A PCRE module for Lua 4.0.1

  — Wim Couwenberg, May 14, 2003

This module offers a simple Lua wrapper for the regular expression matching functionality that is provided by the PCRE library. It is written and tested for PCRE versions 3.9 and 4.1 but it should be fairly easy to adapt or extend it for other versions. You can get the PCRE library here. To compile the pcre4lua module, the original PCRE header and library files should already be installed on your system.

To activate the library for a Lua state L you should call lua_pcrelibopen(L). This installs the pcre4lua interface in a global table called "pcre". By default, the lua_pcrelibopen call pushes nothing and returns 0. The implementation of lua_pcrelibopen contains a conditional section that, when enabled, leaves the interface table on the top of the stack instead without assigning it to a global and returns 1.

Version info

The major, minor and date fields of pcre contain the version information for the PCRE library. They are taken from the PCRE_MAJOR, PCRE_MINOR and PCRE_DATE respectively, defined in pcre.h.

Options

Each option PCRE_OPTION from pcre.h is available as OPTION in the pcre interface. For PCRE version 3.9 these are CASELESS, MULTILINE, DOTALL, EXTENDED, ANCHORED, DOLLAR_ENDONLY, EXTRA, NOTBOL, NOTEOL, UNGREEDY, NOTEMPTY, UTF8 (for what it's worth). Version 4.0 added NO_AUTO_CAPTURE.

Compiling a pattern

The pcre interface contains a single function, compile(pattern [, options]). It takes a pattern string and an optional numeric options parameter. If an options parameter is provided it should be the sum of any number of different pcre options listed above. On success compile returns a compiled pattern object. If it fails it returns nil, error string, error offset.

Compiled pattern interface

A compiled pattern offers two methods: exec and match. The exec method for a compiled pattern pat is called as pat:exec(text [, offset [, options]]). It scans text for the pattern pat. If offset is provided then the scan starts at this offset. Valid options are any combination of ANCHORED, NOTBOL, NOTEOL and NOTEMPTY.

If no match is found then exec returns nil.
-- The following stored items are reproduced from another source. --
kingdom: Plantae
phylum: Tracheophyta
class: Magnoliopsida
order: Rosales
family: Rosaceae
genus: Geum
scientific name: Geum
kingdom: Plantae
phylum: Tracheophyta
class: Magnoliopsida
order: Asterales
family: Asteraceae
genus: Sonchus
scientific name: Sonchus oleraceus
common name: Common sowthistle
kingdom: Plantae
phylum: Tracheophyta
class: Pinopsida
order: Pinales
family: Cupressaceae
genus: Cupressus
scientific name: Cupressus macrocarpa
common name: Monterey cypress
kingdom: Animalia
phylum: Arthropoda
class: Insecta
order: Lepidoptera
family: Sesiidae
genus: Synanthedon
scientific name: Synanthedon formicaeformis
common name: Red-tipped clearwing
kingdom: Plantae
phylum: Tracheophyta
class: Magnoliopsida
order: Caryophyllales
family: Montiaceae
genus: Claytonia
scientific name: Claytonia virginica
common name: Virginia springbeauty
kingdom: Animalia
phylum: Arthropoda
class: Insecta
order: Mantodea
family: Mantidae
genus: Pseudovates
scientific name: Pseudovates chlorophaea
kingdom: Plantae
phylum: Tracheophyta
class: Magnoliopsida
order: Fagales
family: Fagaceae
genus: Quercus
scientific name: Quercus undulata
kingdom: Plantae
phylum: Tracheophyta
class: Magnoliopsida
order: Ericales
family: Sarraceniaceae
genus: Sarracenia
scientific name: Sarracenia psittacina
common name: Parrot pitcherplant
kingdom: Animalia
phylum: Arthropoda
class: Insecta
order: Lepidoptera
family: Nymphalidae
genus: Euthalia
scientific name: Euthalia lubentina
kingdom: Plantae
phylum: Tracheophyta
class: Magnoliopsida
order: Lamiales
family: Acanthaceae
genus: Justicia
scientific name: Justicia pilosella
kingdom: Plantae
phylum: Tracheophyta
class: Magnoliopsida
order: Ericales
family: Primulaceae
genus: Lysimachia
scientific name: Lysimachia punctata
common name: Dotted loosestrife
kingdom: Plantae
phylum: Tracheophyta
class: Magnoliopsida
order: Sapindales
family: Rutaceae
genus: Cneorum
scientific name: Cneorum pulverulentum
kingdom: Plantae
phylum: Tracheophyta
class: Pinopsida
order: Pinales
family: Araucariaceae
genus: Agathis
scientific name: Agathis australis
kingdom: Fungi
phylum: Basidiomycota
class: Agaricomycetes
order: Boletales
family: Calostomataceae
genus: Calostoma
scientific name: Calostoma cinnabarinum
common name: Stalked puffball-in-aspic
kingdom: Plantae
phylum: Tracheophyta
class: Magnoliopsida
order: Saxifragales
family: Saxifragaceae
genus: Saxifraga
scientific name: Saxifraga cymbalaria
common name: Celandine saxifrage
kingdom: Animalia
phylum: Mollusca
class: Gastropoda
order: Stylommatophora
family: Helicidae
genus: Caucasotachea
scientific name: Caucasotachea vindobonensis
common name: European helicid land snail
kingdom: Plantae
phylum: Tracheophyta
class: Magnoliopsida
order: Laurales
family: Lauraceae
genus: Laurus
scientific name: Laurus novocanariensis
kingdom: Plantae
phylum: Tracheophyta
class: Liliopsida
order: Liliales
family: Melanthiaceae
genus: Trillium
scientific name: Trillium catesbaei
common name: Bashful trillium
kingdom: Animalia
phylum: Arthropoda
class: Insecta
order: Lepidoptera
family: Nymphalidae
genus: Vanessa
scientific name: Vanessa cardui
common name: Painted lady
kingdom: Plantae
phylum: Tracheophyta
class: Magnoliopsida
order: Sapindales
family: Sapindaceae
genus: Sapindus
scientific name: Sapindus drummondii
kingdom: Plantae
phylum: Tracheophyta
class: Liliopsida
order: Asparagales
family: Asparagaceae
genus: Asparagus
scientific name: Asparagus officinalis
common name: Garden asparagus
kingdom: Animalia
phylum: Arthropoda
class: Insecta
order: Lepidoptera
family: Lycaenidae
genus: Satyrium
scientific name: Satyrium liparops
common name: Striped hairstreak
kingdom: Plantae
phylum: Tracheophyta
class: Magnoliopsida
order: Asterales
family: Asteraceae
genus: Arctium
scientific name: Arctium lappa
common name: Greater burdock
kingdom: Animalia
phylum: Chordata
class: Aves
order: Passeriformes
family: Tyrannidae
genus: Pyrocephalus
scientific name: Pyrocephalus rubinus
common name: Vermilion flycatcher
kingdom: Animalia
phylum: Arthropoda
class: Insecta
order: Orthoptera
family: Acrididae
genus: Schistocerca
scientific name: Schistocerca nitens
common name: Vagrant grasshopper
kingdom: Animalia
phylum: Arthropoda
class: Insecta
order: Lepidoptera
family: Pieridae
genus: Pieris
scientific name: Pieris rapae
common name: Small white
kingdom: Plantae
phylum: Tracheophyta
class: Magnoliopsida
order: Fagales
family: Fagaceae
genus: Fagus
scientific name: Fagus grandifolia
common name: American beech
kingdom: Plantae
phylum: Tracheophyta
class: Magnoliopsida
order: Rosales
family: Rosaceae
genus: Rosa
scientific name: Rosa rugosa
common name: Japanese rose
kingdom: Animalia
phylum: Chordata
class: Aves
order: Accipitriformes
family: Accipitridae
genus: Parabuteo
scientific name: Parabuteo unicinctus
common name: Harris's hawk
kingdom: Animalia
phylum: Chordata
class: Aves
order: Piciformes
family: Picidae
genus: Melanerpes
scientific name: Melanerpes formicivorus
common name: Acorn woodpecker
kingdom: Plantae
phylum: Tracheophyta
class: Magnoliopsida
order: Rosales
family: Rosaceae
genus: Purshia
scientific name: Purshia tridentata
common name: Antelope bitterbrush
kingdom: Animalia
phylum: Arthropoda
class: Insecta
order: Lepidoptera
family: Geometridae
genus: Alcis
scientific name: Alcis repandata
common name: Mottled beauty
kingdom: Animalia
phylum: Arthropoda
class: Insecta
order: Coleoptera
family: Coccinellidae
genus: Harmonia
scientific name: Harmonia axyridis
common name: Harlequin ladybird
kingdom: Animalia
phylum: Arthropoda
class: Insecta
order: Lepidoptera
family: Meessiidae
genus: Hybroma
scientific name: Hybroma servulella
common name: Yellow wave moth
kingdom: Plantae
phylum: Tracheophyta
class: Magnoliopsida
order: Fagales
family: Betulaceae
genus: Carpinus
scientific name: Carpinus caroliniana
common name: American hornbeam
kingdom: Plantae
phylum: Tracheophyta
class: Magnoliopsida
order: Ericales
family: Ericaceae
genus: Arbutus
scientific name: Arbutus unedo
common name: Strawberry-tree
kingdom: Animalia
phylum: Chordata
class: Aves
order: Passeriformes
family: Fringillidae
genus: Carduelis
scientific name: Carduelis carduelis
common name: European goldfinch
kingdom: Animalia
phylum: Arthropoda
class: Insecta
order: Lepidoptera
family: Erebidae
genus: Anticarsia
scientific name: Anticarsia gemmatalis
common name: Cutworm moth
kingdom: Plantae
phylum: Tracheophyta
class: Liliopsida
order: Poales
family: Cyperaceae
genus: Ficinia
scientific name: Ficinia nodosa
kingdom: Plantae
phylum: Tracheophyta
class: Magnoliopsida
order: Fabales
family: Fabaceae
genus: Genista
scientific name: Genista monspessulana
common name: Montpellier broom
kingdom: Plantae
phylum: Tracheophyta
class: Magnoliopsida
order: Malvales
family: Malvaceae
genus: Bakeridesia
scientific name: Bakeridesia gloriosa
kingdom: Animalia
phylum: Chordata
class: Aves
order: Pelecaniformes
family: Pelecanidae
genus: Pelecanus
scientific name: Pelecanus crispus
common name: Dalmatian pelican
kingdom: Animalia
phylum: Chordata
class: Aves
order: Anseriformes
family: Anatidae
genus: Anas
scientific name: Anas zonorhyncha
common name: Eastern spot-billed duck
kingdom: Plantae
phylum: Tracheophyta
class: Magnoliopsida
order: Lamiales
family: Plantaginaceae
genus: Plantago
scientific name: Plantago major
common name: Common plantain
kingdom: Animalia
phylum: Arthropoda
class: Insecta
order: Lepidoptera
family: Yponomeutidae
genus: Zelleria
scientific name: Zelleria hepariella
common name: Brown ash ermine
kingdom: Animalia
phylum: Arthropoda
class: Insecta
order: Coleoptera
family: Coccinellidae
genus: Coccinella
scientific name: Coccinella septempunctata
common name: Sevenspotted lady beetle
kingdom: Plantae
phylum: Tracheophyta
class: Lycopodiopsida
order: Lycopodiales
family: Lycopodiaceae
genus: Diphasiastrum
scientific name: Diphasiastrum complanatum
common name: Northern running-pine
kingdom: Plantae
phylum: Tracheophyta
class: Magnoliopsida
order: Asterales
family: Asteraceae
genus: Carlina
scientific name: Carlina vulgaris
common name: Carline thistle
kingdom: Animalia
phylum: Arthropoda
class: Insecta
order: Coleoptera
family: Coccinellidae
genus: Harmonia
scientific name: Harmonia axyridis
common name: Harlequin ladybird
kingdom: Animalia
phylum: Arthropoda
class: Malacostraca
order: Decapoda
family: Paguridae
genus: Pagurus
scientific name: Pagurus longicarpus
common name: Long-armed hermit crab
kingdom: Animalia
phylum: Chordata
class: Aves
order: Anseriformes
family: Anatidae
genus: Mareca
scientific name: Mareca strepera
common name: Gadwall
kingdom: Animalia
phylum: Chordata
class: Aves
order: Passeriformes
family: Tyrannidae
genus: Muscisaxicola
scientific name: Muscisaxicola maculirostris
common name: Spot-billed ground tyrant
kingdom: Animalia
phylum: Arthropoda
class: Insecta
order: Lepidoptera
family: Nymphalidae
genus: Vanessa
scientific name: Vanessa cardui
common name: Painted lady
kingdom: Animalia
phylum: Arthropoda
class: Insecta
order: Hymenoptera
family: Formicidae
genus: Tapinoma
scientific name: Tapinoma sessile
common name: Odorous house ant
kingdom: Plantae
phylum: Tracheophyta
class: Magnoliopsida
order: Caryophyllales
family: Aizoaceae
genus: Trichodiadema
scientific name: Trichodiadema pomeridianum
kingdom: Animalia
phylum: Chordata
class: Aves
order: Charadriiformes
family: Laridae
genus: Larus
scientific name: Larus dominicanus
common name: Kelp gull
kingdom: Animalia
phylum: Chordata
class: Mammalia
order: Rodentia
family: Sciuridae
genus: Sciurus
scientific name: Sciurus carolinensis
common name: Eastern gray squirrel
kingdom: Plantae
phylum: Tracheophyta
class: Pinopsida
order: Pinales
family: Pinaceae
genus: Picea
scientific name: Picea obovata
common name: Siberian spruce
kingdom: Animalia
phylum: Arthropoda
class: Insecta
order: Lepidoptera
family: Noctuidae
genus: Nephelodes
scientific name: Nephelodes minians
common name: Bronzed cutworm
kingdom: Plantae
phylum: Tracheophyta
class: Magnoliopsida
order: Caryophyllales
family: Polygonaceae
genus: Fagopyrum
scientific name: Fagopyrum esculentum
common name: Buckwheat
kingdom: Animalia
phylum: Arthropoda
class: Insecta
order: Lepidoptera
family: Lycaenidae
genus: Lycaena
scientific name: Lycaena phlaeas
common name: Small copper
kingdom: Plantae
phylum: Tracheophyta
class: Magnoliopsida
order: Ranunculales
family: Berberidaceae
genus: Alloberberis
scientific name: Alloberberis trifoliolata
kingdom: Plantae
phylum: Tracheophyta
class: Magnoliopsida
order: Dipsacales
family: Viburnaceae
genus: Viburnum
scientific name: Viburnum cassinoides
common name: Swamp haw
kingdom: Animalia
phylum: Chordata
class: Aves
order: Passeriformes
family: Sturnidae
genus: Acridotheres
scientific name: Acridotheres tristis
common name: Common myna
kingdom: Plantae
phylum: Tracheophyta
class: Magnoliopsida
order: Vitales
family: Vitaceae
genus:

If a match is found then the return values are arranged like those for Lua's strfind, i.e. first offset, last offset [, capture, ...] For each processed capture of the match, the matching text is returned. However, if a capture is not present in the match then that capture is reported as nil. Note that this is not the same as a capture containing an empty string.

The match method of a compiled pattern is identical to exec except that it returns a single match object if a match was found. The interface of a match object is described below.

Match object interface

The number of processed captures in a match object m is available as the property m.n. If the matched pattern did not define any captures then m.n will be 0. If i is an integral index between 1 and m.n then m[i] is the text of capture number i or nil if the capture was not present. The complete matched substring is available as m[0] or, equivalently, as the property m.match.

For integral i between 1 and m.n the call m:interval(i) returns the bounds first offset, last offset of capture i or nil if the capture is not present in the match. Both m:interval() and m:interval(0) return the bounds of the complete matched substring.